The problem
The motivated-but-constrained athlete trains for real races while juggling a job, a new baby, and interrupted sleep. They own a wearable and they care about doing the right workout — but nobody has time to synthesize readiness scores, a training plan, and a four-race calendar at 6am. The data exists; the synthesis is the missing product.
Generic plans break on contact with real life: a terrible night with a newborn turns today's interval session into a liability, and a plan that can't bend gets abandoned. FitScript's premise: the plan bends; it doesn't break.
The daily loop
The product is one loop, designed to be as automatic as checking the weather.
- Overnight — Oura, Strava, or an Apple Health relay sync sleep, HRV, resting heart rate, and the week's training.
- Check-in — before the first plan of the day is generated, one tap: 😫 rough / 😐 okay / 💪 strong, plus an optional note ("baby was up all night").
- One recommendation — the coach weighs today's body against the race calendar and prescribes one concrete session, with reasoning that cites the athlete's own numbers, plus low- and high-energy alternatives.
- Refinement — "I only have 20 minutes." "My knee aches." One message re-plans today without losing the season.
- Feedback — "Mark as done" and a thumbs rating feed tomorrow's context, so the coach learns what actually lands.
Product decisions that matter
1 · One recommendation, not a dashboard of scores
Wearables already give people numbers; the job to be done is the verdict. The dashboard answers three questions in order — How am I? What's coming? What do I do today? — and nothing else competes for attention.
2 · Subjective feel is first-class data
Metrics miss things bodies know. The check-in feeds the coach with an explicit rule: when feel and metrics disagree, follow the more cautious signal. Feeling rough on great numbers dials the day back; feeling strong on poor recovery does not override the metrics. Both directions are pinned by eval scenarios.
3 · Stability over novelty
Early versions regenerated the plan on every page load — different phrasing each visit, which quietly erodes trust in a coach. Now the day's plan is generated once, persisted, and refined only through conversation or an explicit regenerate. Guidance you can leave and come back to.
4 · Feedback that actually teaches the coach
Thumbs and "did you do it?" aren't vanity metrics — the last week of prescribed plans, with completion and ratings, is part of the coach's context. If long sessions keep going uncompleted while short easy runs get done and rated up, tomorrow's ask changes. Completion data beats intention, and the coach never guilt-trips.
5 · Engineering for trust
The AI coach falls back to a deterministic rules engine when it's unavailable — transparently, with a visible badge showing which engine produced today's plan. Recovery data has an explicit source-priority chain (Oura → Garmin → Apple Health → labeled sample data). No black boxes, no silent failures.

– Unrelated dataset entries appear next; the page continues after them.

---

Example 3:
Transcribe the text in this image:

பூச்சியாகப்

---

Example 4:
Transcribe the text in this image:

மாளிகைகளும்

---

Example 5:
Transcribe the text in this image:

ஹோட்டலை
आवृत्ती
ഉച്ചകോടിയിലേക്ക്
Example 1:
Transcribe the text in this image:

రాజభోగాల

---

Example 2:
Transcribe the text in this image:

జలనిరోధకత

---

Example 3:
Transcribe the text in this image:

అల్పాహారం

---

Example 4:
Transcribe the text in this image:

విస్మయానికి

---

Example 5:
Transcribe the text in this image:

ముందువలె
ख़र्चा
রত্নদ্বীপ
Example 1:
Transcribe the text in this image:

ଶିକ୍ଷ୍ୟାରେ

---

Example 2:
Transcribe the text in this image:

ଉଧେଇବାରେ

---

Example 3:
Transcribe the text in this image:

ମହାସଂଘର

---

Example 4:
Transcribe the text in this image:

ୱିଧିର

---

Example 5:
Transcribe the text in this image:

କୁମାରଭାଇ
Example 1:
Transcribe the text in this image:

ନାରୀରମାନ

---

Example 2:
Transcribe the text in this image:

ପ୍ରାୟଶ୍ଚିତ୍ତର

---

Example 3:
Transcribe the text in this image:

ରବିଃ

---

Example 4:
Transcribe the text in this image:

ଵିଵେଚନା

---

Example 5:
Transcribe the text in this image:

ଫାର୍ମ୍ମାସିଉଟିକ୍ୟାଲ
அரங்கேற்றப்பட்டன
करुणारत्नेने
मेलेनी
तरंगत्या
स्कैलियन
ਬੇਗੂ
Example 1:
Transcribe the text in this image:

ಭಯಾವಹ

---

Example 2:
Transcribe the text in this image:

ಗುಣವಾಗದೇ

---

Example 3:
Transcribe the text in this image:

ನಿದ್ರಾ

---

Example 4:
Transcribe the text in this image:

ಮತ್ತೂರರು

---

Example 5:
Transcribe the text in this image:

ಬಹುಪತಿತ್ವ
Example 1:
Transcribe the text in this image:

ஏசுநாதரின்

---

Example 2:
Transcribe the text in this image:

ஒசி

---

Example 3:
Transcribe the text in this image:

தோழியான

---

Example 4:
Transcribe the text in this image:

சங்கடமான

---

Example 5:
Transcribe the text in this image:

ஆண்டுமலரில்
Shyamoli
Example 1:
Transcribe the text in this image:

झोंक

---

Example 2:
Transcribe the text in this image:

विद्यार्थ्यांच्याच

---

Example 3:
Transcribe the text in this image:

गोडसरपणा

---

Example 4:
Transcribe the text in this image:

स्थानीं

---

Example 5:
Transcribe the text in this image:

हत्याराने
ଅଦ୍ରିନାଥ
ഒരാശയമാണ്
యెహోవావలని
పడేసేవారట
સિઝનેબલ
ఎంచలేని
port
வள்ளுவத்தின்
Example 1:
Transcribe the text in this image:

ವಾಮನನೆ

The eval suite is the quality bar
Personalized guidance with safety stakes cannot ship on vibes. FitScript's golden-scenario eval suite encodes the product bar as executable checks, run against both engines — the deterministic baseline and the deployed AI coach:
- Never prescribe intensity on a fever signal or an HRV crash — even when the readiness score looks fine.
- Taper discipline in race week: high readiness five days before the A-race must not produce a big session.

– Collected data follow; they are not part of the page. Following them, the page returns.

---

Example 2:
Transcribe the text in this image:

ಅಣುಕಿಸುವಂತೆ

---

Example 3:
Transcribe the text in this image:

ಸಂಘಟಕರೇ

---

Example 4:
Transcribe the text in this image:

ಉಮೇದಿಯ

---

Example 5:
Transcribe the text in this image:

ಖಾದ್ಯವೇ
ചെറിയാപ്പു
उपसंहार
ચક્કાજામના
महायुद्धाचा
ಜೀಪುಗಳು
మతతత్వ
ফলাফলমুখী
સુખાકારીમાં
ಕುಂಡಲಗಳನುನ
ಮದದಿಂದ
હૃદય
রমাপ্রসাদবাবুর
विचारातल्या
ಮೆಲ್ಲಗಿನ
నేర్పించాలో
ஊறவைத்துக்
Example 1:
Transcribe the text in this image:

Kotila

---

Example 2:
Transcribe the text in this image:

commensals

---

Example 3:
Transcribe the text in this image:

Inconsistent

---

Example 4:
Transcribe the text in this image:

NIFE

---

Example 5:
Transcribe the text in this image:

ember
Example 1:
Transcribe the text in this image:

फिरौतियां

- No heroics the day after a race; real training on green days (no sandbagging).
- Block-aware reasoning across four consecutive race weekends — one arc, one taper.

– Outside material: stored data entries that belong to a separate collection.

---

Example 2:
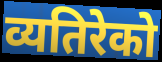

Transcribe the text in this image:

व्यतिरेको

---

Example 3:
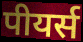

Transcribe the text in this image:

पीयर्स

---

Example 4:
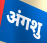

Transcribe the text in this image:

अंगशु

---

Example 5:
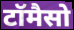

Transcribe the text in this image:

टॉमैसो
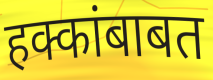
हक्कांबाबत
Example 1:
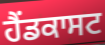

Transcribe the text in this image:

ਹੈਂਡਕਾਸਟ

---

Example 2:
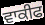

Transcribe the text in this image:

ਵਾਕੀਫ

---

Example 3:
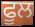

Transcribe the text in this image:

ਫੂਲ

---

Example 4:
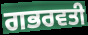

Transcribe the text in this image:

ਗਭਰਵਤੀ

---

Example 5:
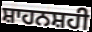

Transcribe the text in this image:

ਸ਼ਾਹਨਸ਼ਹੀ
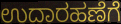
ಉದಾರಹಣೆಗೆ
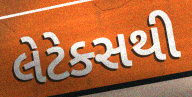
લેટેક્સથી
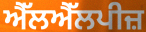
ਐੱਲਐੱਲਪੀਜ਼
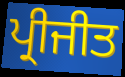
ਪ੍ਰੀਜੀਤ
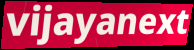
vijayanext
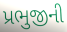
પ્રભુજીની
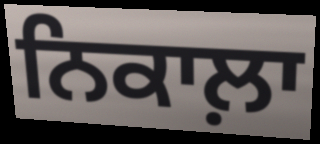
ਨਿਕਾਲ਼ਾ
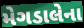
મેગડાલેના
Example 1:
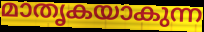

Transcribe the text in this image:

മാതൃകയാകുന്ന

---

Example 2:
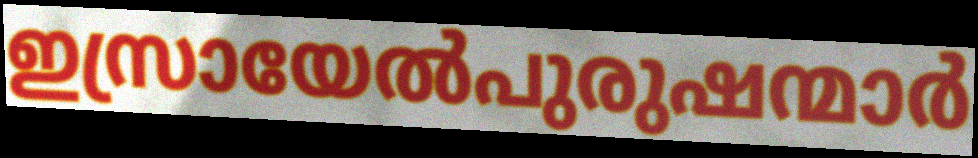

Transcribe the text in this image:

ഇസ്രായേൽപുരുഷന്മാർ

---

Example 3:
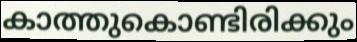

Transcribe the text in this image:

കാത്തുകൊണ്ടിരിക്കും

- Check-in disagreement in both directions, and adherence collapse (a week of skipped plans must change the ask, not repeat it).
The suite has paid for itself: it caught the baseline prescribing moderate endurance during a fever signal — the readiness score looked fine; the temperature deviation didn't. That gap is now fixed and regression-guarded. Coach prompt changes ship only when evals pass; the suite has grown with the product from 12 checks to 25, and the deployed coach currently passes 25/25.
Worked example: the four-race autumn
A real calendar: a half marathon, a 10-miler, the Chicago Marathon (A-race), and a 7-miler — four consecutive weekends. The coach treats the block as one arc: build through early September, fold the first two races in as supported efforts, protect Chicago with a genuine taper, treat the last as a celebratory shakeout. On any given morning, a rough newborn night converts that day's quality session into easy volume — and the coach says which day this week the key session moves to.
Under the hood
- React + Vite + Tailwind front end; Supabase (Postgres, auth, row-level security everywhere).
- Netlify Functions back end; the coach is Claude (Opus 4.8) with structured outputs — guaranteed-parseable plans.
- Ingestion: Oura (CORS-proxied), Strava (self-refreshing tokens), manual quick-log, and an Apple Health relay that turns any iPhone into a Garmin bridge.
- Eval harness runs the same golden scenarios against the rules baseline (free, instant) and the deployed coach.
- Zero-signup demo mode — the page you can try below — runs the real dashboard, check-in, and live coach entirely in memory.